David Harrell is the editor of the Morningstar StockInvestor, a monthly newsletter that focuses on a wide-moat stock investing strategy. For illustration purposes, issues highlight activities pertaining to Morningstar, Inc. portfolios invested in accordance with a strategy that seeks to focus on companies with stable or growing competitive advantages. David served in several senior research and product development roles and was part of the editorial team that created and launched Morningstar.com. He was the co-inventor of Morningstar's first investment advice software.

David joined Morningstar in 1994. He holds a bachelor's degree in biology from Skidmore College and a master's degree in biology from the University of Illinois at Springfield.


Our Portfolio Managers

Matthew Coffina, CFA, is the portfolio manager for Morningstar Investment Management LLC’s Hare strategy. Matt was previously a senior healthcare analyst, covering managed care and pharmaceutical services companies. Matt also developed the discounted cash flow model used by Morningstar analysts to assign fair value estimates to most of the companies in its global coverage universe.

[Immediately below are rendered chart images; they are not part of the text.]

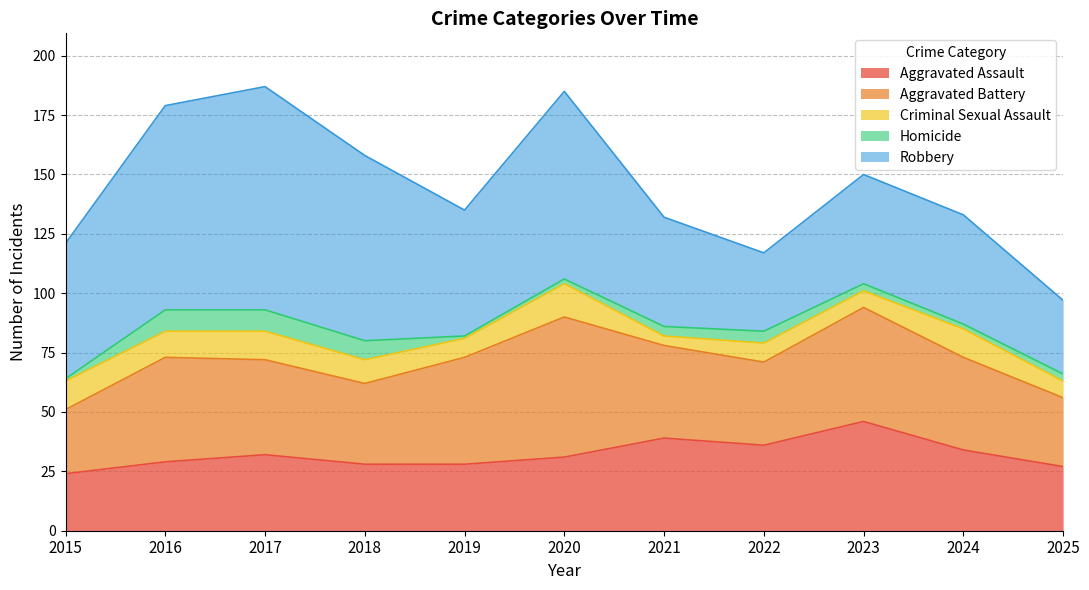

Count the number of data series in this chart.

5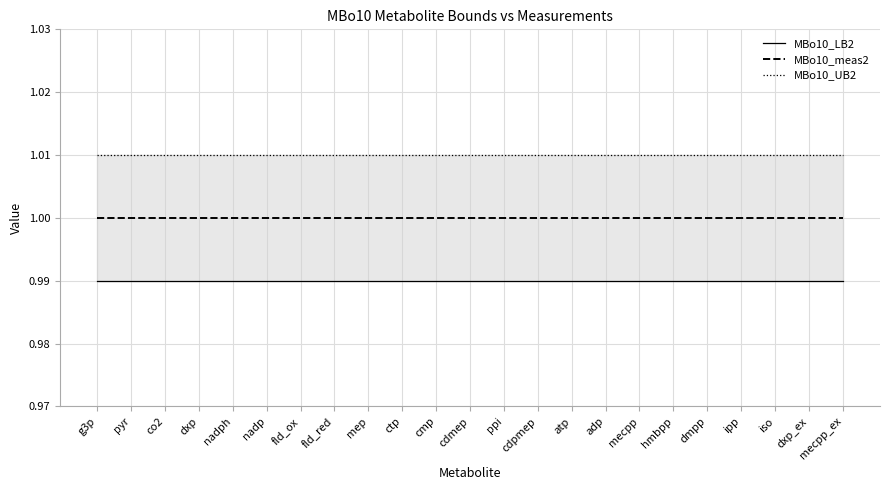

List the series in order of their peak value, lowest first.

MBo10_LB2, MBo10_meas2, MBo10_UB2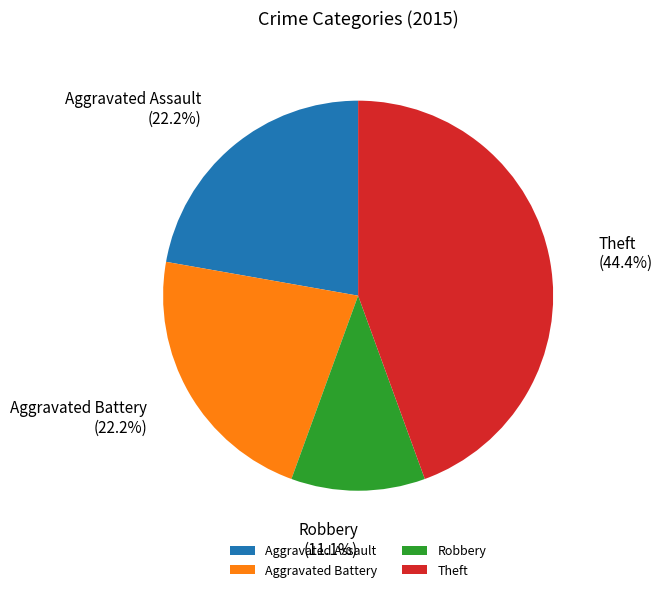

The Aggravated Assault slice represents 37% of the pie. True or false?

False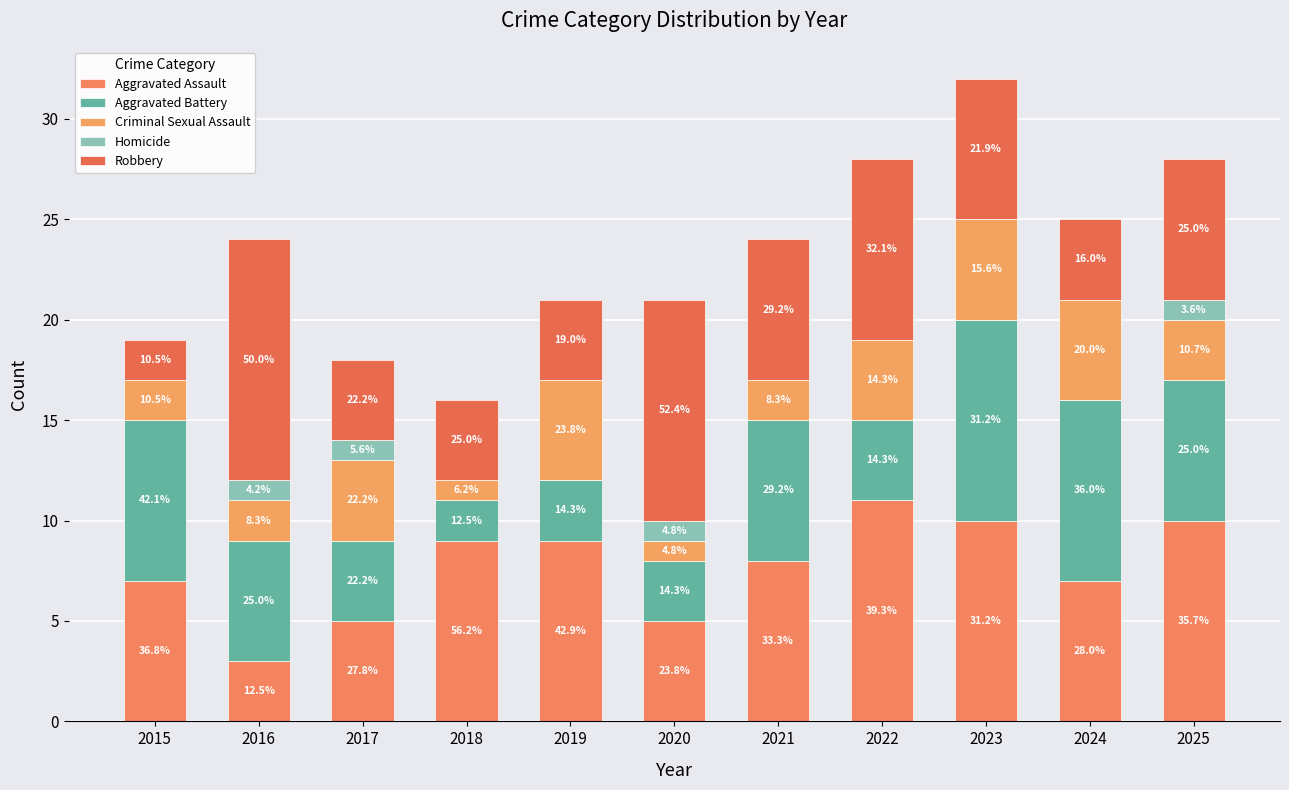

Is it true that Robbery equals 3 at 2025?

False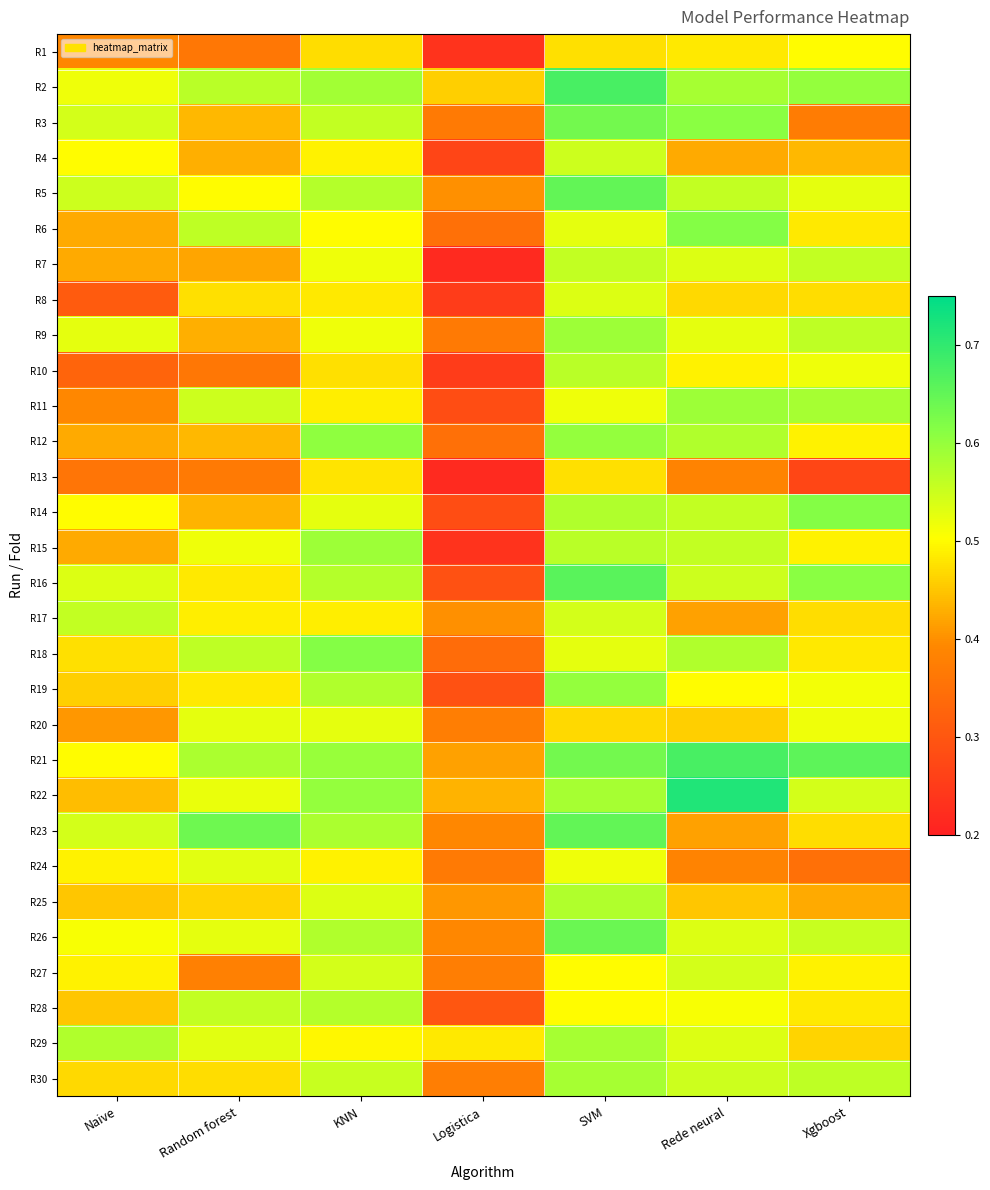

Reading left to right, list all the values displayed in this chart.

R1: Naive=0.4	Random forest=0.4	KNN=0.5	Logistica=0.2	SVM=0.5	Rede neural=0.5	Xgboost=0.5
R2: Naive=0.5	Random forest=0.6	KNN=0.6	Logistica=0.5	SVM=0.7	Rede neural=0.6	Xgboost=0.6
R3: Naive=0.5	Random forest=0.4	KNN=0.6	Logistica=0.4	SVM=0.6	Rede neural=0.6	Xgboost=0.4
R4: Naive=0.5	Random forest=0.4	KNN=0.5	Logistica=0.3	SVM=0.6	Rede neural=0.4	Xgboost=0.4
R5: Naive=0.6	Random forest=0.5	KNN=0.6	Logistica=0.4	SVM=0.7	Rede neural=0.6	Xgboost=0.5
R6: Naive=0.4	Random forest=0.6	KNN=0.5	Logistica=0.3	SVM=0.5	Rede neural=0.6	Xgboost=0.5
R7: Naive=0.4	Random forest=0.4	KNN=0.5	Logistica=0.2	SVM=0.6	Rede neural=0.5	Xgboost=0.6
R8: Naive=0.3	Random forest=0.5	KNN=0.5	Logistica=0.2	SVM=0.5	Rede neural=0.5	Xgboost=0.5
R9: Naive=0.5	Random forest=0.4	KNN=0.5	Logistica=0.4	SVM=0.6	Rede neural=0.5	Xgboost=0.6
R10: Naive=0.3	Random forest=0.4	KNN=0.5	Logistica=0.2	SVM=0.6	Rede neural=0.5	Xgboost=0.5
R11: Naive=0.4	Random forest=0.6	KNN=0.5	Logistica=0.3	SVM=0.5	Rede neural=0.6	Xgboost=0.6
R12: Naive=0.4	Random forest=0.4	KNN=0.6	Logistica=0.3	SVM=0.6	Rede neural=0.6	Xgboost=0.5
R13: Naive=0.4	Random forest=0.4	KNN=0.5	Logistica=0.2	SVM=0.5	Rede neural=0.4	Xgboost=0.3
R14: Naive=0.5	Random forest=0.4	KNN=0.5	Logistica=0.3	SVM=0.6	Rede neural=0.6	Xgboost=0.6
R15: Naive=0.4	Random forest=0.5	KNN=0.6	Logistica=0.2	SVM=0.6	Rede neural=0.6	Xgboost=0.5
R16: Naive=0.5	Random forest=0.5	KNN=0.6	Logistica=0.3	SVM=0.7	Rede neural=0.6	Xgboost=0.6
R17: Naive=0.6	Random forest=0.5	KNN=0.5	Logistica=0.4	SVM=0.5	Rede neural=0.4	Xgboost=0.5
R18: Naive=0.5	Random forest=0.6	KNN=0.6	Logistica=0.3	SVM=0.5	Rede neural=0.6	Xgboost=0.5
R19: Naive=0.5	Random forest=0.5	KNN=0.6	Logistica=0.3	SVM=0.6	Rede neural=0.5	Xgboost=0.5
R20: Naive=0.4	Random forest=0.5	KNN=0.5	Logistica=0.4	SVM=0.5	Rede neural=0.5	Xgboost=0.5
R21: Naive=0.5	Random forest=0.6	KNN=0.6	Logistica=0.4	SVM=0.6	Rede neural=0.7	Xgboost=0.7
R22: Naive=0.4	Random forest=0.5	KNN=0.6	Logistica=0.4	SVM=0.6	Rede neural=0.7	Xgboost=0.5
R23: Naive=0.5	Random forest=0.6	KNN=0.6	Logistica=0.4	SVM=0.7	Rede neural=0.4	Xgboost=0.5
R24: Naive=0.5	Random forest=0.5	KNN=0.5	Logistica=0.4	SVM=0.5	Rede neural=0.4	Xgboost=0.3
R25: Naive=0.5	Random forest=0.5	KNN=0.5	Logistica=0.4	SVM=0.6	Rede neural=0.5	Xgboost=0.4
R26: Naive=0.5	Random forest=0.5	KNN=0.6	Logistica=0.4	SVM=0.6	Rede neural=0.5	Xgboost=0.6
R27: Naive=0.5	Random forest=0.4	KNN=0.5	Logistica=0.4	SVM=0.5	Rede neural=0.5	Xgboost=0.5
R28: Naive=0.5	Random forest=0.6	KNN=0.6	Logistica=0.3	SVM=0.5	Rede neural=0.5	Xgboost=0.5
R29: Naive=0.6	Random forest=0.5	KNN=0.5	Logistica=0.5	SVM=0.6	Rede neural=0.5	Xgboost=0.5
R30: Naive=0.5	Random forest=0.5	KNN=0.6	Logistica=0.4	SVM=0.6	Rede neural=0.6	Xgboost=0.6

Matt joined Morningstar in 2007. He holds a bachelor's degree in economics from Oberlin College and also holds the Chartered Financial Analyst (CFA) designation.

Michael Corty, CFA, is the portfolio manager for Morningstar Investment Management LLC’s Tortoise strategy. Before focusing his attention on the Tortoise, Michael co-managed five equity strategies offered by Morningstar Investment Management LLC and Morningstar Investment Services LLC since December 2013. Michael was previously a senior equity analyst on Morningstar Inc.’s equity research team covering companies in the media, business services, and consumer industries. Michael also spent several years on Morningstar’s moat committee, which assigns economic moat and moat trend ratings to their global coverage.

Prior to joining Morningstar in 2004, Michael worked at a public accounting firm and in the business lending arm of a major commercial bank. He has an undergraduate accounting degree from Loyola Marymount University, an MBA from Cornell University and is a CFA charterholder.

Investment Strategy



Tortoise Portfolio. The objective of Morningstar, Inc.’s Tortoise Portfolio is to focus on “high-quality” businesses, defined as having both durable competitive advantages and strong balance sheets. These are often well-established market leaders with economic moats (preferably wide). Morningstar’s aim for the portfolio is to generate risk-adjusted returns that outperform the S&P 500 over a full market cycle.

Hare Portfolio. The objective of Morningstar, Inc.’s Hare Portfolio is to seek long-term capital appreciation ahead of the S&P 500 Index, focusing on companies with strong and growing competitive advantages. Morningstar is willing for the Hare to accept greater risk in exchange for higher total return potential.